● **Material provided**
*** Begin section ***

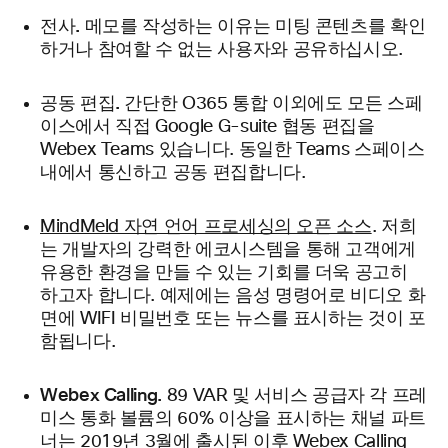
전사.
메모를 작성하는 이유는 미팅 콘텐츠를 확인
하거나 참여할 수 없는 사용자와 공유하십시오.
공동 편집.
간단한 O365 통합 이외에도 모든 스페
이스에서 직접 Google G-suite 협동 편집을
Webex Teams 있습니다. 동일한 Teams 스페이스
내에서 통신하고 공동 편집합니다.
MindMeld 자연 언어 프로세싱의 오픈 소스
. 저희
는 개발자의 강력한 에코시스템을 통해 고객에게
유용한 환경을 만들 수 있는 기회를 더욱 공고히
하고자 합니다. 예제에는 음성 명령어로 비디오 화
면에 WIFI 비밀번호 또는 뉴스를 표시하는 것이 포
함됩니다.
Webex Calling.
89 VAR 및 서비스 공급자 각 프레
미스 통화 볼륨의 60%
이상을 표시하는 채널 파트
너는 2019년 3월에 출시된 이후 Webex Calling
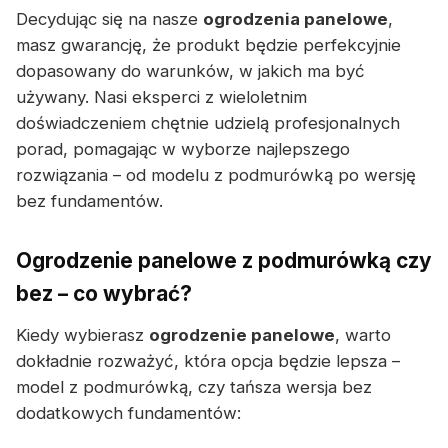
Decydując się na nasze
ogrodzenia panelowe
,
masz gwarancję, że produkt będzie perfekcyjnie
dopasowany do warunków, w jakich ma być
używany. Nasi eksperci z wieloletnim
doświadczeniem chętnie udzielą profesjonalnych
porad, pomagając w wyborze najlepszego
rozwiązania – od modelu z podmurówką po wersję
bez fundamentów.
Ogrodzenie panelowe z podmurówką czy
bez – co wybrać?
Kiedy wybierasz
ogrodzenie panelowe
, warto
dokładnie rozważyć, która opcja będzie lepsza –
model z podmurówką, czy tańsza wersja bez
dodatkowych fundamentów:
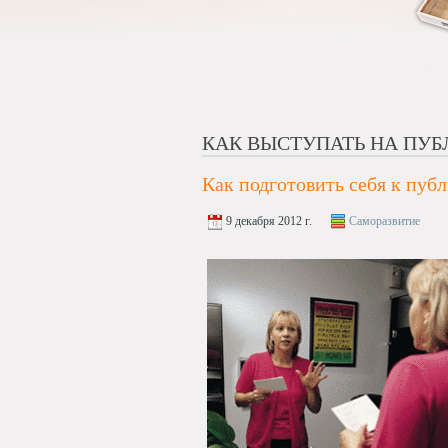
КАК ВЫСТУПАТЬ НА ПУБ
Как подготовить себя к пу
9 декабря 2012 г.
Саморазвитие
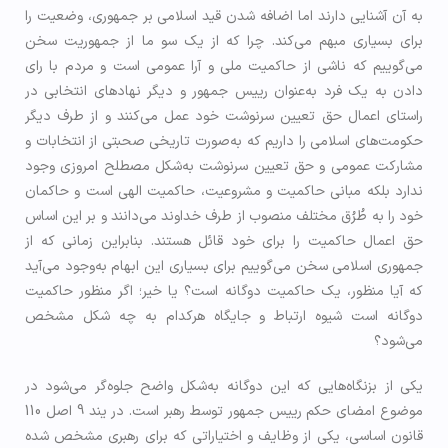
به آن آشنایی دارند اما اضافه شدن قید اسلامی بر جمهوری، وضعیت را
برای بسیاری مبهم می‌کند. چرا که از یک سو ما از جمهوریت سخن
می‌گوییم که ناشی از حاکمیت ملی و آرا عمومی است و مردم با رای
دادن به یک فرد به‌عنوان رییس جمهور و دیگر نهادهای انتخابی در
راستای اعمال حق تعیین سرنوشت خود عمل می‌کنند و از طرف دیگر
حکومت‌های اسلامی را داریم که به‌صورت تاریخی صحبتی از انتخابات و
مشارکت عمومی و حق تعیین سرنوشت به‌شکل مصطلح امروزی وجود
ندارد بلکه مبانی حاکمیت و مشروعیت، حاکمیت الهی است و حاکمان
خود را به طُرُق مختلف منصوب از طرف خداوند می‌دانند و بر این اساس
حق اعمال حاکمیت را برای خود قائل هستند. بنابراین زمانی که از
جمهوری اسلامی سخن می‌گوییم برای بسیاری این ابهام به‌وجود می‌آید
که آیا منظور، یک حاکمیت دوگانه است؟ یا خیر؛ اگر منظور حاکمیت
دوگانه است شیوه ارتباط و جایگاه هرکدام به چه شکل مشخص
می‌شود؟
یکی از بزنگاه‌هایی که این دوگانه به‌شکل واضح جلوه‌گر می‌شود در
موضوع امضای حکم رییس جمهور توسط رهبر است. در یند 9 اصل 110
قانون اساسی، یکی از وظایف و اختیاراتی که برای رهبری مشخص شده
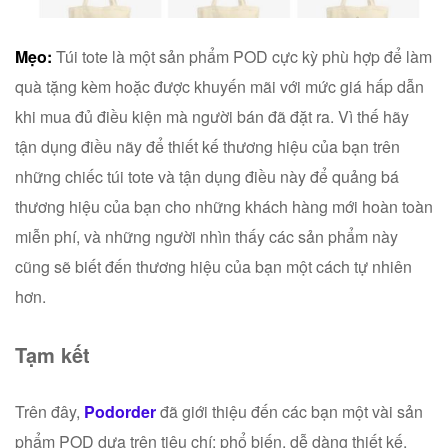
Mẹo:
Túi tote là một sản phẩm POD cực kỳ phù hợp để làm
quà tặng kèm hoặc được khuyến mãi với mức giá hấp dẫn
khi mua đủ điều kiện mà người bán đã đặt ra. Vì thế hãy
tận dụng điều nãy để thiết kế thương hiệu của bạn trên
những chiếc túi tote và tận dụng điều này để quảng bá
thương hiệu của bạn cho những khách hàng mới hoàn toàn
miễn phí, và những người nhìn thấy các sản phẩm này
cũng sẽ biết đến thương hiệu của bạn một cách tự nhiên
hơn.
Tạm kết
Trên đây,
Podorder
đã giới thiệu đến các bạn một vài sản
phẩm POD dựa trên tiêu chí: phổ biến, dễ dàng thiết kế,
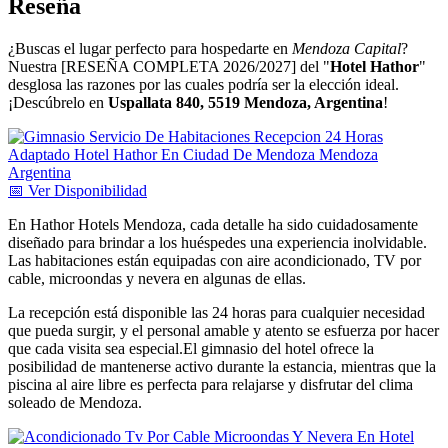
Reseña
¿Buscas el lugar perfecto para hospedarte en
Mendoza Capital
?
Nuestra [RESEÑA COMPLETA 2026/2027] del "
Hotel Hathor
"
desglosa las razones por las cuales podría ser la elección ideal.
¡Descúbrelo en
Uspallata 840, 5519 Mendoza, Argentina
!
📅
Ver
Disponibilidad
En Hathor Hotels Mendoza, cada detalle ha sido cuidadosamente
diseñado para brindar a los huéspedes una experiencia inolvidable.
Las habitaciones están equipadas con aire acondicionado, TV por
cable, microondas y nevera en algunas de ellas.
La recepción está disponible las 24 horas para cualquier necesidad
que pueda surgir, y el personal amable y atento se esfuerza por hacer
que cada visita sea especial.El gimnasio del hotel ofrece la
posibilidad de mantenerse activo durante la estancia, mientras que la
piscina al aire libre es perfecta para relajarse y disfrutar del clima
soleado de Mendoza.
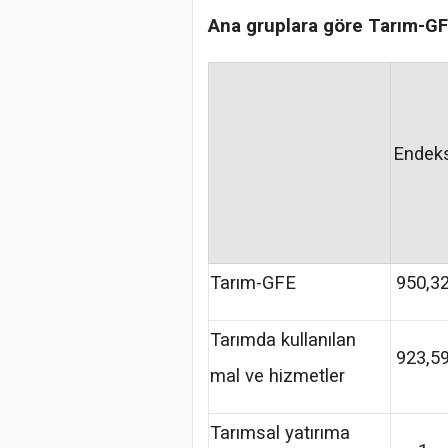
Ana gruplara göre Tarım-GF
Endek
Tarım-GFE
950,3
Tarımda kullanılan
923,5
mal ve hizmetler
Tarımsal yatırıma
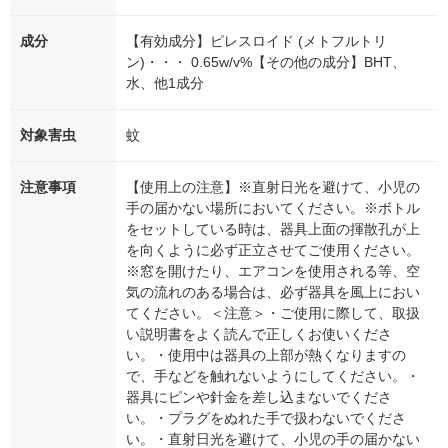
成分
【有効成分】ピレスロイド (メトフルトリ
ン)・・・ 0.65w/v%【その他の成分】BHT、
水、他1成分
対象害虫
蚊
注意事項
【使用上の注意】※直射日光を避けて、小児の
手の届かない場所においてください。※ボトル
をセットしている時は、器具上面の揮散孔が上
を向くように必ず正立させてご使用ください。
※窓を開けたり、エアコンを使用される等、空
気の流れのある場合は、必ず器具を風上におい
てください。＜注意＞・ご使用に際して、取扱
い説明書をよく読んで正しくお使いくださ
い。・使用中は器具の上部が熱くなりますの
で、手などを触れないようにしてください。・
器具にピンや針金を差し込まないでくださ
い。・プラグをぬれた手で扱わないでくださ
い。・直射日光を避けて、小児の手の届かない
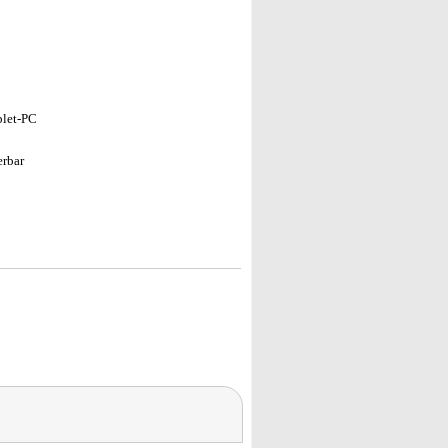
blet-PC
erbar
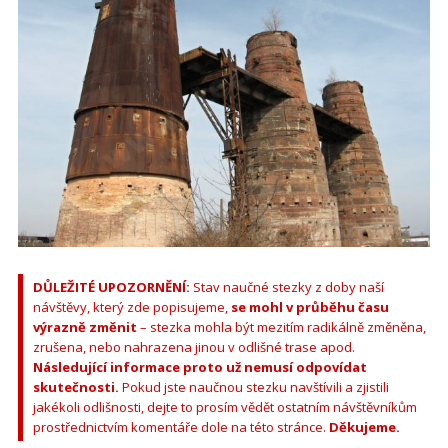
DŮLEŽITÉ UPOZORNĚNÍ:
Stav naučné stezky z doby naší
návštěvy, který zde popisujeme,
se mohl v průběhu času
výrazně změnit
– stezka mohla být mezitím radikálně změněna,
zrušena, nebo nahrazena jinou v odlišné trase apod.
Následující informace proto už nemusí odpovídat
skutečnosti.
Pokud jste naučnou stezku navštívili a zjistili
jakékoli odlišnosti, dejte to prosím vědět ostatním návštěvníkům
prostřednictvím komentáře dole na této stránce.
Děkujeme.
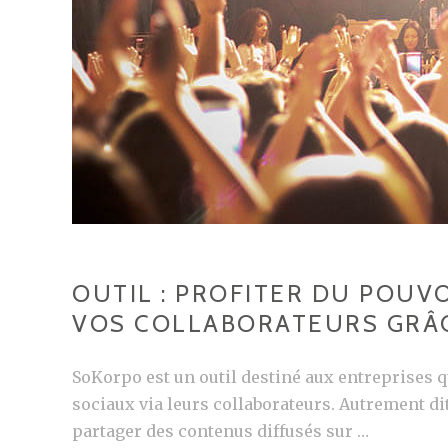
OUTIL : PROFITER DU POU
VOS COLLABORATEURS GRÂ
SoKorpo est un outil destiné aux entreprises q
sociaux via leurs collaborateurs. Autrement dit, 
partager des contenus diffusés sur …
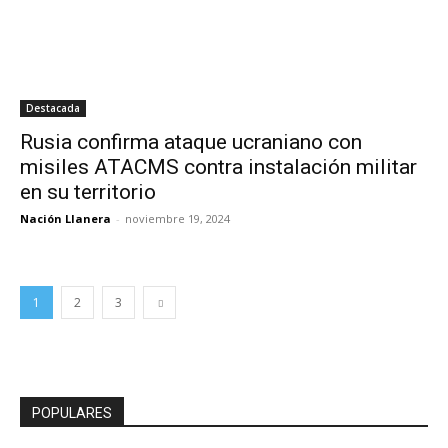
Destacada
Rusia confirma ataque ucraniano con
misiles ATACMS contra instalación militar
en su territorio
Nación Llanera
-
noviembre 19, 2024
1
2
3
POPULARES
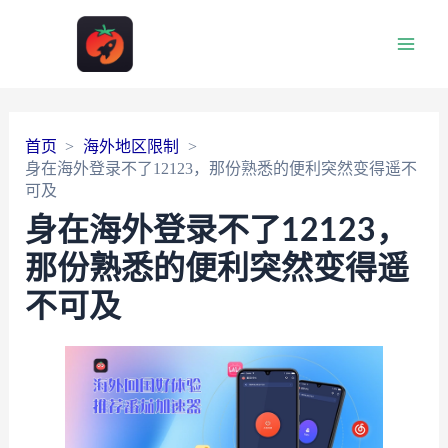
Main
Men
首页
海外地区限制
身在海外登录不了12123，那份熟悉的便利突然变得遥不
可及
身在海外登录不了12123，
那份熟悉的便利突然变得遥
不可及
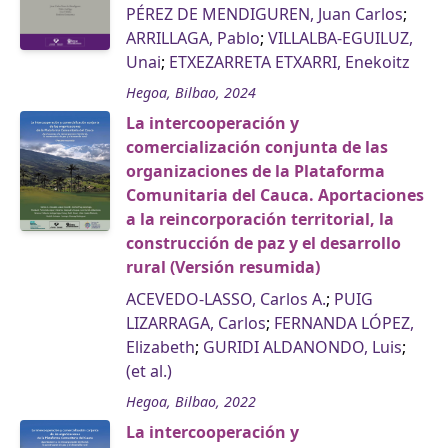
PÉREZ DE MENDIGUREN, Juan Carlos
;
ARRILLAGA, Pablo
;
VILLALBA-EGUILUZ,
Unai
;
ETXEZARRETA ETXARRI, Enekoitz
Hegoa, Bilbao, 2024
La intercooperación y
comercialización conjunta de las
organizaciones de la Plataforma
Comunitaria del Cauca. Aportaciones
a la reincorporación territorial, la
construcción de paz y el desarrollo
rural (Versión resumida)
ACEVEDO-LASSO, Carlos A.
;
PUIG
LIZARRAGA, Carlos
;
FERNANDA LÓPEZ,
Elizabeth
;
GURIDI ALDANONDO, Luis
;
(et al.)
Hegoa, Bilbao, 2022
La intercooperación y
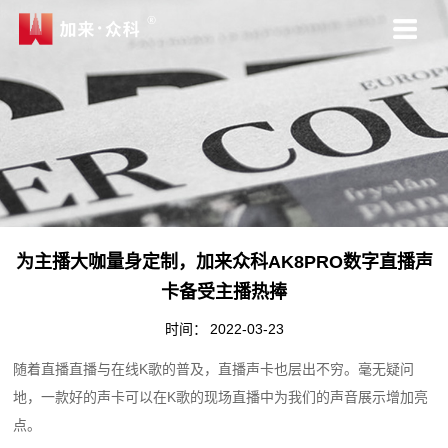
为主播大咖量身定制，加来众科AK8PRO数字直播声
卡备受主播热捧
时间：
2022-03-23
随着直播直播与在线K歌的普及，直播声卡也层出不穷。毫无疑问
地，一款好的声卡可以在K歌的现场直播中为我们的声音展示增加亮
点。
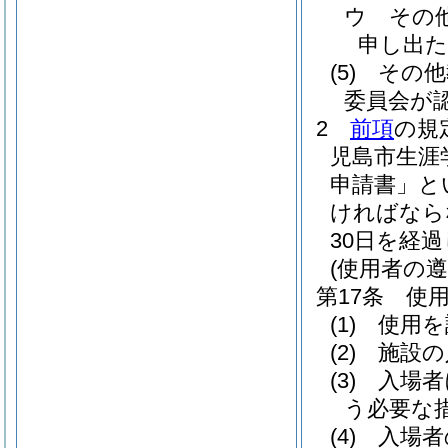
ウ
その
申し出た
(5)
その他
委員会が
2
前項
の規
児島市生涯
申請書」と
ければなら
30日を経
(使用者の遵
第17条
使
(1)
使用を
(2)
施設の
(3)
入場者
う必要な
(4)
入場者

*** End section ***

● **Assigned task**
Please convert the part of the data that opens at its first line and closes with the line containing "Саморазвитие" into a numbered list, one line per item, with blank lines left out. Leave the pictures out of the answer.

● **Solved exercise**
1. 전사.
2. 메모를 작성하는 이유는 미팅 콘텐츠를 확인
3. 하거나 참여할 수 없는 사용자와 공유하십시오.
4. 공동 편집.
5. 간단한 O365 통합 이외에도 모든 스페
6. 이스에서 직접 Google G-suite 협동 편집을
7. Webex Teams 있습니다. 동일한 Teams 스페이스
8. 내에서 통신하고 공동 편집합니다.
9. MindMeld 자연 언어 프로세싱의 오픈 소스
10. . 저희
11. 는 개발자의 강력한 에코시스템을 통해 고객에게
12. 유용한 환경을 만들 수 있는 기회를 더욱 공고히
13. 하고자 합니다. 예제에는 음성 명령어로 비디오 화
14. 면에 WIFI 비밀번호 또는 뉴스를 표시하는 것이 포
15. 함됩니다.
16. Webex Calling.
17. 89 VAR 및 서비스 공급자 각 프레
18. 미스 통화 볼륨의 60%
19. 이상을 표시하는 채널 파트
20. 너는 2019년 3월에 출시된 이후 Webex Calling
21. Decydując się na nasze
22. ogrodzenia panelowe
23. ,
24. masz gwarancję, że produkt będzie perfekcyjnie
25. dopasowany do warunków, w jakich ma być
26. używany. Nasi eksperci z wieloletnim
27. doświadczeniem chętnie udzielą profesjonalnych
28. porad, pomagając w wyborze najlepszego
29. rozwiązania – od modelu z podmurówką po wersję
30. bez fundamentów.
31. Ogrodzenie panelowe z podmurówką czy
32. bez – co wybrać?
33. Kiedy wybierasz
34. ogrodzenie panelowe
35. , warto
36. dokładnie rozważyć, która opcja będzie lepsza –
37. model z podmurówką, czy tańsza wersja bez
38. dodatkowych fundamentów:
39. КАК ВЫСТУПАТЬ НА ПУБ
40. Как подготовить себя к пу
41. 9 декабря 2012 г.
42. Саморазвитие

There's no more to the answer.